Hamming tells a story about how Bell Labs wouldn't let him have enough programmers.  Eventually this led him to ask the question if he could get the machine to do the programming, which "put me immediately at the forefront of computing.  What had seemed to be an obstacle turned out to be an asset.  Admiral Hopper has said similar."
And then in mahjong, what seem to be obstacles can often turn into assets in scoring, like pinfu (a hand with no tiles that are worth points on their own, which instead earns bonus points as a whole) or a hand with too many winds and dragons (which has the potential to become a very high-scoring "13 Orphans" hand).

"Is what you're working on important, or likely to become important?  If no, why are you working on it?"  "Is the hand structure that you're building one that lets you either win quick or win big?  If no, why are you pursuing it?"

It's just bizarre to find a game where a philosophy that I recognize as legitimate is so...  embodied.  If Hamming's views on the world are accurate, and mahjong is applied hammingism in the small, then...

There is a moment in Iain Banks' The Player of Games where the protagonist observes that the society with which he is interacting treats its central game as descriptive of life, and thinks of life in terms of the game.  I am, obviously, the rankest of novices, which makes this obvious cringe, but: I don't think I've ever met a game with the same potential to correspond to reality as mahjong seems to have.  An abstract tradgame has never hit me in the gut like this before.

Maybe part of the staying power of traditional abstract games is that like the abstractions of mathematics, you can understand more situations through their lenses / metaphors than through the lenses of more concrete games; the mahjong lens is more general than the D&D lens or the Stargrunt lens, because there are parts of the D&D lens or wargaming lens that obviously do not apply to most situations.
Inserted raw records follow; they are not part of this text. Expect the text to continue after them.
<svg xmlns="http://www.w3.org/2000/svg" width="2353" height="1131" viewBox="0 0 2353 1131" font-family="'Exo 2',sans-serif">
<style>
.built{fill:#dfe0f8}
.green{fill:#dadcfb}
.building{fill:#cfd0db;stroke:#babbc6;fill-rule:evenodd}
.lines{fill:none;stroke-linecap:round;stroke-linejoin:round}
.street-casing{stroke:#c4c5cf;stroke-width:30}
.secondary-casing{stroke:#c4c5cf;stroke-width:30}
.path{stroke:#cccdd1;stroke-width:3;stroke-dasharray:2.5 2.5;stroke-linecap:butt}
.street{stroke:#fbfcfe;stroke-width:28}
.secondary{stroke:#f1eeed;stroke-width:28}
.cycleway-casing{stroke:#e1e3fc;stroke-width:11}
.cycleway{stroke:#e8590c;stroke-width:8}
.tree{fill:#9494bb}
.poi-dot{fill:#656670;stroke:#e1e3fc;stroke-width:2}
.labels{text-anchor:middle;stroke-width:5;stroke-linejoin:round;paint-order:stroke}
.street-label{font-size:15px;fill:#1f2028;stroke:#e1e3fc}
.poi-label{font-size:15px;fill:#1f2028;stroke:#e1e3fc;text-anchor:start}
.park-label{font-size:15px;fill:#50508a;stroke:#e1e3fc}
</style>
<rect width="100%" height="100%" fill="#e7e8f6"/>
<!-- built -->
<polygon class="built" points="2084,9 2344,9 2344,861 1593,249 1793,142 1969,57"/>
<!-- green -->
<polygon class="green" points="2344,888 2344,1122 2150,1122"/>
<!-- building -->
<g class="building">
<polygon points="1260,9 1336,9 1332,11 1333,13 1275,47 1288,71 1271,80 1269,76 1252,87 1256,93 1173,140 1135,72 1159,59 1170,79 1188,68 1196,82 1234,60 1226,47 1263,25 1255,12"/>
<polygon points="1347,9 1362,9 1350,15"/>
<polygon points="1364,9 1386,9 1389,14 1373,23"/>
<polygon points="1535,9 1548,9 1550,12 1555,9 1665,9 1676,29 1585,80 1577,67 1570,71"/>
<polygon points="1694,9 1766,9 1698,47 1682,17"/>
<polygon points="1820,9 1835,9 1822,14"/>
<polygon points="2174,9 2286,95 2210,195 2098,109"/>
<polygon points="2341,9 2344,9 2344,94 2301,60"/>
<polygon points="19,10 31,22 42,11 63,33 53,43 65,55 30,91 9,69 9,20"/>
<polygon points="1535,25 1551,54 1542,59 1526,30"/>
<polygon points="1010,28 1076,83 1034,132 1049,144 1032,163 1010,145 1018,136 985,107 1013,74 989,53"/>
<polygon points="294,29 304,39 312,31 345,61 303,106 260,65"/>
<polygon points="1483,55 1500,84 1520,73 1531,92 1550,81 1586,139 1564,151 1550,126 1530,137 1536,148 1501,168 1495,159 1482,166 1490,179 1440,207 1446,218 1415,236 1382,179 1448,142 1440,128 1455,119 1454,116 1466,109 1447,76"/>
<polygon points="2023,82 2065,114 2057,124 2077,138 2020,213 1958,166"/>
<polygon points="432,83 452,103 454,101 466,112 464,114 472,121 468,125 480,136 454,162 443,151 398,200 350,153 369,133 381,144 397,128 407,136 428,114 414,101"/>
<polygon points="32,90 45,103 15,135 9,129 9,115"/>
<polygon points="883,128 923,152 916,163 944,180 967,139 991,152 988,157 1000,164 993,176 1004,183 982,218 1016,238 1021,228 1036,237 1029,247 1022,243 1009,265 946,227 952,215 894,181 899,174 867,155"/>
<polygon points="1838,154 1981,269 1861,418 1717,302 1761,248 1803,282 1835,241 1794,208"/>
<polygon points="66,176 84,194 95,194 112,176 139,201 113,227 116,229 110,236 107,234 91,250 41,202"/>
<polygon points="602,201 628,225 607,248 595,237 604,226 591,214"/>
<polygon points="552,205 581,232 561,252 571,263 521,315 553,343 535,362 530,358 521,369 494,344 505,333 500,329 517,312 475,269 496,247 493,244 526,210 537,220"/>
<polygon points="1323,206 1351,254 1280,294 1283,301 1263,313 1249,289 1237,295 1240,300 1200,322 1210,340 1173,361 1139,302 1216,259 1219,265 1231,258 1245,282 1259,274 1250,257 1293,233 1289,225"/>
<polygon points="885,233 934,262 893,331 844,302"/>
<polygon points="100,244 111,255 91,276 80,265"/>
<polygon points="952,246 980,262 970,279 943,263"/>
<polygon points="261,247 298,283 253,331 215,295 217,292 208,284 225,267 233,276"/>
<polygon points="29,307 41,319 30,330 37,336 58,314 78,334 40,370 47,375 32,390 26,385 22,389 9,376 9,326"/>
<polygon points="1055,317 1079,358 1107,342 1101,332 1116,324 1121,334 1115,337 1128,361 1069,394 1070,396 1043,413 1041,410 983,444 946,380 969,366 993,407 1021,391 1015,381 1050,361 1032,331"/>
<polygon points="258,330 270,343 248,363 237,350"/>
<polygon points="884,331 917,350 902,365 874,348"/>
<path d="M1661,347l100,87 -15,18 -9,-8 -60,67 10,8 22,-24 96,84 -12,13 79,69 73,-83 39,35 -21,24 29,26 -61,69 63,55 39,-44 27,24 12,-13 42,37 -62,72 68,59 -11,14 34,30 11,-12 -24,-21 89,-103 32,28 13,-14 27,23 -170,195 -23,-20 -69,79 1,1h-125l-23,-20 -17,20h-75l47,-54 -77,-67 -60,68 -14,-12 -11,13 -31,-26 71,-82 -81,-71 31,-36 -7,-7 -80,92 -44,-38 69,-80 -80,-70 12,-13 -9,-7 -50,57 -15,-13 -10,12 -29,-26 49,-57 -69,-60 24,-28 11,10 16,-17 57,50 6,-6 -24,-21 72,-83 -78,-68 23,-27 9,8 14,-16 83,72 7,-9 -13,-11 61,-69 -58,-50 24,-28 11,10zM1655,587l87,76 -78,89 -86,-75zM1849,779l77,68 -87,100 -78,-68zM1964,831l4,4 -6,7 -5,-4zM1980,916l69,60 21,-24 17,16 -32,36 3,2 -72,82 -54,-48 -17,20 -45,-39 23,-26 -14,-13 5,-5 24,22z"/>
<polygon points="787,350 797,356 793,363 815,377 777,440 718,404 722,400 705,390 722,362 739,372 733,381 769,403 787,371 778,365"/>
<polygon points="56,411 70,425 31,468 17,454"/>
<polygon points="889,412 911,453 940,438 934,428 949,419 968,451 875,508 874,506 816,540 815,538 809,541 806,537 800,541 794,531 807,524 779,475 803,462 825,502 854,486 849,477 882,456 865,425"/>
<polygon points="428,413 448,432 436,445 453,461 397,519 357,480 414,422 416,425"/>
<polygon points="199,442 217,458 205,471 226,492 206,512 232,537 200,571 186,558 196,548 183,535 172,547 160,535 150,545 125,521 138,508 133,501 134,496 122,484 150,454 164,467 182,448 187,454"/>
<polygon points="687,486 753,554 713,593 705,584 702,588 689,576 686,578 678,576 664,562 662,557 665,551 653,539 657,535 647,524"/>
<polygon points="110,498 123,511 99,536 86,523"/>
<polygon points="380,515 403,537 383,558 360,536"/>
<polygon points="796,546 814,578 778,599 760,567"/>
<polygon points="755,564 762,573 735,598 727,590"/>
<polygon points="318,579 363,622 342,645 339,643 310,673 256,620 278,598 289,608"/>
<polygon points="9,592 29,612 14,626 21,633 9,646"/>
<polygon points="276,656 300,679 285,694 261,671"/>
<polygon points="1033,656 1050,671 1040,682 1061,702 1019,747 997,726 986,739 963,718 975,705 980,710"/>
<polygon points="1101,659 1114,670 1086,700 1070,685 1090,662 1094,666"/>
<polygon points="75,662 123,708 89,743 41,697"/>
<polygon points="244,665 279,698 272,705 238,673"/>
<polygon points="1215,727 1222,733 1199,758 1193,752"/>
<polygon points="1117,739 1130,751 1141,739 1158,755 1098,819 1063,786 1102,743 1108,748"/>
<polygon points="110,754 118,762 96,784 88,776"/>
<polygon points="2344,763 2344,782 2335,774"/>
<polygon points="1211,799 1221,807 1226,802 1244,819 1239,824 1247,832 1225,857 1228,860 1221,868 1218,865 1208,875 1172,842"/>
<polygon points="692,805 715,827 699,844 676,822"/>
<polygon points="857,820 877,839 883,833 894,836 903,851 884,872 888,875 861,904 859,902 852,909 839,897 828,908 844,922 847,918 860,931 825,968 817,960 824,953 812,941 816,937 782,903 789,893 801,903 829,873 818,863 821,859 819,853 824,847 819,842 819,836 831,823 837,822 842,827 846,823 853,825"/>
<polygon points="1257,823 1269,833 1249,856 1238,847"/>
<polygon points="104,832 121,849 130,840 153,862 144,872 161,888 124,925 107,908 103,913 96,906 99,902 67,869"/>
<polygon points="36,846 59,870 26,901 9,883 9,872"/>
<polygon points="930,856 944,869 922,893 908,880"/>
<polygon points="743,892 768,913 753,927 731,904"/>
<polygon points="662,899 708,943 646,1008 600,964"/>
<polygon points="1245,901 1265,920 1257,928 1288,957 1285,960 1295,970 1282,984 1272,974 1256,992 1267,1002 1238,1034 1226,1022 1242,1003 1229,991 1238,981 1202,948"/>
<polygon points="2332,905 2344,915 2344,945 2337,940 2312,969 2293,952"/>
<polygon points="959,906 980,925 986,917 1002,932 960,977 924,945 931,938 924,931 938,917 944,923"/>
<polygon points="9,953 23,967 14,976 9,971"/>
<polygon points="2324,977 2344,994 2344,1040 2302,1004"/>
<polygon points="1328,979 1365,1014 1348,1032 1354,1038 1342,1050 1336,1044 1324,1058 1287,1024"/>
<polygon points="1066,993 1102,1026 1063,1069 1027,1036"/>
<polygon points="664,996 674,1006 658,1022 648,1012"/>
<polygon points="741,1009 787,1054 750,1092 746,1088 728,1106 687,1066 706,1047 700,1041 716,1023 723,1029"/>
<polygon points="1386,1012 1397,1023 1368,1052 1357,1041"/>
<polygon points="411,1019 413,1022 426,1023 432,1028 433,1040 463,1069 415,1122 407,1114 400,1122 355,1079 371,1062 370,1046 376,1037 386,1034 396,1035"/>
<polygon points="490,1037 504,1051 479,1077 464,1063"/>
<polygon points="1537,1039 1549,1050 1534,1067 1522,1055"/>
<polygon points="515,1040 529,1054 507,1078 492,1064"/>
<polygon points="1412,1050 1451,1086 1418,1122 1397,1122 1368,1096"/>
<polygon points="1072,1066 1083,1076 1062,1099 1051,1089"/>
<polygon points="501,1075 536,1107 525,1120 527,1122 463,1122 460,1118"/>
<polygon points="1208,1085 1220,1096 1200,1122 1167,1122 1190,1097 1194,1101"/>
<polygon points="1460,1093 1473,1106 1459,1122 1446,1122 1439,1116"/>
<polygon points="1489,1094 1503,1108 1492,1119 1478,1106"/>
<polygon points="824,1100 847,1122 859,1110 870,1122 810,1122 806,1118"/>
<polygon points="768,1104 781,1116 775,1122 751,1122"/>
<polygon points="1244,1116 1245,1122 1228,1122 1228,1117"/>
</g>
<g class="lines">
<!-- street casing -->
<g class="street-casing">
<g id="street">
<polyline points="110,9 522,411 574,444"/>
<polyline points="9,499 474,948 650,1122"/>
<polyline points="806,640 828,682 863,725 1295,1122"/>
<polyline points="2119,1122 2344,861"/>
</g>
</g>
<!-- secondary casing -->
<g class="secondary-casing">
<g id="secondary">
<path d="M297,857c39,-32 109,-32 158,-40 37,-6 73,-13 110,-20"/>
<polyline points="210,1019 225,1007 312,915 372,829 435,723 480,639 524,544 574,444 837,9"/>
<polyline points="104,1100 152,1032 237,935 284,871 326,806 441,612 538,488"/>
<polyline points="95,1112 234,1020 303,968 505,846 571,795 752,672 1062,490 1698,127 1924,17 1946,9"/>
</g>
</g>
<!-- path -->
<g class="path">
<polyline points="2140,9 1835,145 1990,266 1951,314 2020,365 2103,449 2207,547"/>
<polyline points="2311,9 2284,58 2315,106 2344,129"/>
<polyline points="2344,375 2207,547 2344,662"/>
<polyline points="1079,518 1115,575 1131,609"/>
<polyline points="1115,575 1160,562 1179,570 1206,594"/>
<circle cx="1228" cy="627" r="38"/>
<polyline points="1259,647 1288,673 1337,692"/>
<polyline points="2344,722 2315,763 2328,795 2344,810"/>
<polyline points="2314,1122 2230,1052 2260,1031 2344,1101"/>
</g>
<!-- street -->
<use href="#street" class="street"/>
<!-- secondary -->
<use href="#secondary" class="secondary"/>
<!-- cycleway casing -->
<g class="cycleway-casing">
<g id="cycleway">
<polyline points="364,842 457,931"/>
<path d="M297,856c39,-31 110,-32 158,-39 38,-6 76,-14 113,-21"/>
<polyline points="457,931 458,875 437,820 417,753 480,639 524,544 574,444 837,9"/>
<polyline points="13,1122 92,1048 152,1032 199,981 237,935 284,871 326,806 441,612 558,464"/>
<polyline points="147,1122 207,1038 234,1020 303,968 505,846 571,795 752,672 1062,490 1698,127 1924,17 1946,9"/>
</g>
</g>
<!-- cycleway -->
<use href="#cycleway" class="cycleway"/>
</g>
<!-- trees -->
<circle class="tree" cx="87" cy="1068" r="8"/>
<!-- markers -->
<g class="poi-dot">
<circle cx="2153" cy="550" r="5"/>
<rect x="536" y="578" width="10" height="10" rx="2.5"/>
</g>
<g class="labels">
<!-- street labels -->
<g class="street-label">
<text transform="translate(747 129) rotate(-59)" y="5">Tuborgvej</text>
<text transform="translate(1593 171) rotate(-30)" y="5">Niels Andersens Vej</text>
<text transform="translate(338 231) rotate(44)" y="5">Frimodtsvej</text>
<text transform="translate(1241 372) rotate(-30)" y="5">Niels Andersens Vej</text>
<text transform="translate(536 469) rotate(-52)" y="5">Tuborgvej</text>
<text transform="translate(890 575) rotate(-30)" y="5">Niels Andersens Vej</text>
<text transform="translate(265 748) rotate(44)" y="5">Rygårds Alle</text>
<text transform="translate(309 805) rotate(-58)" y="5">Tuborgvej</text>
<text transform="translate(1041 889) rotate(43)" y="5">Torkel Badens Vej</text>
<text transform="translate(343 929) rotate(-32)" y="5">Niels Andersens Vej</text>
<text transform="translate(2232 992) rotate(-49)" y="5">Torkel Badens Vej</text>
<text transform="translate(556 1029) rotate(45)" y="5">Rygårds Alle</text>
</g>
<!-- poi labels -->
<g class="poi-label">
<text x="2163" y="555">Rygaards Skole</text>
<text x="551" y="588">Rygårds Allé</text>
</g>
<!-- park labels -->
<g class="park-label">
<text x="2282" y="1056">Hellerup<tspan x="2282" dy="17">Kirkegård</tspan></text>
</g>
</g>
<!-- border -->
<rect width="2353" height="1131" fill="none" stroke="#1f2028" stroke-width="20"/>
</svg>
Perhaps when I say that perfect-information deterministic games are "not to my taste", what I really mean is that I believe that they're sort of irrelevant because life is subject to a great deal of chance and uncertainty about the world beyond just what is in the head of my opponents.  Perhaps when I say that poker is not to my taste it is because I believe that generally there are things that you can do to strengthen your own position besides communicating, that randomness isn't so strong in reality as it is in poker, so poker is likewise not a very good model of reality.

But if a traditional game does seem to correspond to reality, then one of the things which was an obstacle to me in chess, learning the opening books and studying the accumulated understanding of the game, seems much less burdensome.